His parents were very focused on pleasing the other children because the "kids" would keep them out of a nursing home and ensure they aged well.  Of course the "kids" put them in a nursing home and that was the end of it.  At the end of it, Ron and I could have probably done more for them. 

He is asleep all day today so he will likely be up all night.  I just hope we don't have a repeat of him upset about the cat.  Let me see if he made trips because I only have an hour. 

He did.  A later pickup: nice.  My headache is pretty much gone. 

I decided I will, depression permitting, shave my legs this winter.  We often get a nice day and it would be nice to wear something other than long jeans. 

I think I will try to pick up some, quietly so I don't wake him up.  Or watch TV.  I'm not sure. 

It is kind of late to go out but I can always go tomorrow after work.  I hear good things about grooming gloves so I might get one for Baby Girl.  I just hope Ron gets over the shave quickly.  He is having a harder time than the cat. 

At least my adoptive Mom got her gift, we just texted.  I have various things coming next week. 

6 comments:

Anonymous said...

I've looked back on posts and yes, he was fine after the accident. At least you didn't complain about his drinking.
Men are threatened by a strong woman and with his disability, your strength must magnify it and make him feel like a failure. It was HIS "choice" to go to the bottle, even after you asked him not to. His back is probably so bad because he has no muscle tone. Laying in bed all day will atrophy even his legs, not to mention what it does to his back. Save yourself, it's too late for Ron.

Heather Knits said...

I am committed to seeing this through. I just hope I do not end up on neglect charges because he refused to take care of himself; that is one reason I do the blog.

When he is not drinking he is a lot stronger and very seldom falls. But he won't stop. My only consolation being when he drinks he is very relaxed which is good for falls, etc.

Anonymous said...

Seeing a marriage through does not mean that you have to let him stay at home and self destruct. It is in his best interest, and your best interest, that you reach out for help.

I have said it many times; call 911 when he is an incoherent danger to himself. Get it documented by others.

You are at risk of abuse or neglect allegations because your husband is a manipulative alcoholic with a head injury who will say ANYTHING about you to make you look bad.

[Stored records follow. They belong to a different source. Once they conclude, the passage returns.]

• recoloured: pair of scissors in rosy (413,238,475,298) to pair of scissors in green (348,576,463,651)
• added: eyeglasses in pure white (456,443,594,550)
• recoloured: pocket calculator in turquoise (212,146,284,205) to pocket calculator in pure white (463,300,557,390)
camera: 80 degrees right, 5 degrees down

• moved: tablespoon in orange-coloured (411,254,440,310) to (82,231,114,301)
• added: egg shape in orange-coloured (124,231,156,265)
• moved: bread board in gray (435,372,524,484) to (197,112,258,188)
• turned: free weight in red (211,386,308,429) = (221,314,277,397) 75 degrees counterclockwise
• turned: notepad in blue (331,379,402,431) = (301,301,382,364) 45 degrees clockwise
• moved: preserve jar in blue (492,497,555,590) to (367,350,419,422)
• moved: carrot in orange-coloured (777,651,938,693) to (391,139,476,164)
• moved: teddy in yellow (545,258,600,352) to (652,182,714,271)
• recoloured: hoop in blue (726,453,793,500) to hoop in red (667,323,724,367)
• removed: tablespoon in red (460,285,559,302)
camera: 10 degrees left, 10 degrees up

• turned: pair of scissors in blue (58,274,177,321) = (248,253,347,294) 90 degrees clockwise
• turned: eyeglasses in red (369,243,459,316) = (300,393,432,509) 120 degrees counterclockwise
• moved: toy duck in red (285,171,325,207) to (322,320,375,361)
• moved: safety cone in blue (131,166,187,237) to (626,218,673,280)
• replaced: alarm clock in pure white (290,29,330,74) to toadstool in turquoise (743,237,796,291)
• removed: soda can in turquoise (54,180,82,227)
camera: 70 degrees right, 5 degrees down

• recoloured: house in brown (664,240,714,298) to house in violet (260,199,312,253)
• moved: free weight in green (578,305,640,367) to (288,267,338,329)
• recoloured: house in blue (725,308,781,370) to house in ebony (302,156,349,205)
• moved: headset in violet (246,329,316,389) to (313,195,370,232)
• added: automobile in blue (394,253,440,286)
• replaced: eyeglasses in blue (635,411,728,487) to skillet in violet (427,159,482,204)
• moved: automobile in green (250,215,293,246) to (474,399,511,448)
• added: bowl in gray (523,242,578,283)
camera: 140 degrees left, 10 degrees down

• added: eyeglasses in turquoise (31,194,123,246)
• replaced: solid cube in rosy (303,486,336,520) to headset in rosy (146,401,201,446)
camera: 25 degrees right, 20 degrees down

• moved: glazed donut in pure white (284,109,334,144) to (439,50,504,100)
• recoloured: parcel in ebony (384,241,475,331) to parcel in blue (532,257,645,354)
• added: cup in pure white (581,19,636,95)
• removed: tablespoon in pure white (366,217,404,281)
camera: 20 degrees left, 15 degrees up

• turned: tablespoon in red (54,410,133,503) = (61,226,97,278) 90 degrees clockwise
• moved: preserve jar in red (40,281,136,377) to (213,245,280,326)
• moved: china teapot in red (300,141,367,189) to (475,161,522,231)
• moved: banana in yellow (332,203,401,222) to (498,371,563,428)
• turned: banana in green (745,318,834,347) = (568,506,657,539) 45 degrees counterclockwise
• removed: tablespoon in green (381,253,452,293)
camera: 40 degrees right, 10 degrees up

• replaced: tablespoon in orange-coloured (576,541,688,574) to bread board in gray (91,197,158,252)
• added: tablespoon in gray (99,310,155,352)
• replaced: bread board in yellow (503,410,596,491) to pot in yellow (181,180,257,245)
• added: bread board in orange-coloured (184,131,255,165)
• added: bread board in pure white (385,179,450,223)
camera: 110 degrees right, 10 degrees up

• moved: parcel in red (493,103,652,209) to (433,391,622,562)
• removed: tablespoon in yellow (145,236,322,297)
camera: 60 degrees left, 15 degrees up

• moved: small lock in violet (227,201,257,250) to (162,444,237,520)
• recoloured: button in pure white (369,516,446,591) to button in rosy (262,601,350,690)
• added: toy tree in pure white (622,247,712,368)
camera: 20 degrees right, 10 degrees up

Look at how he is carrying on about Baby Girl's haircut. You acted responsibly to protect his cat because he can't take time away from his busy vodka schedule to brush a cat who spends hours each day laying right next to him.

Protect yourself. You deserve better.

Heather Knits said...

"Busy vodka schedule" - very apt.

Anonymous said...

Joe—the Uber driver—I’m glad I helped you with this. I’m sorry Ron is getting worse, but this gives you some freedom!

Heather Knits said...

Joe! Thank you so much.

Ron was freaking out over the latest news report but I notice they didn't talk about cab driver issues, and I have had plenty. Ubers are a lot cleaner, faster, and more professional.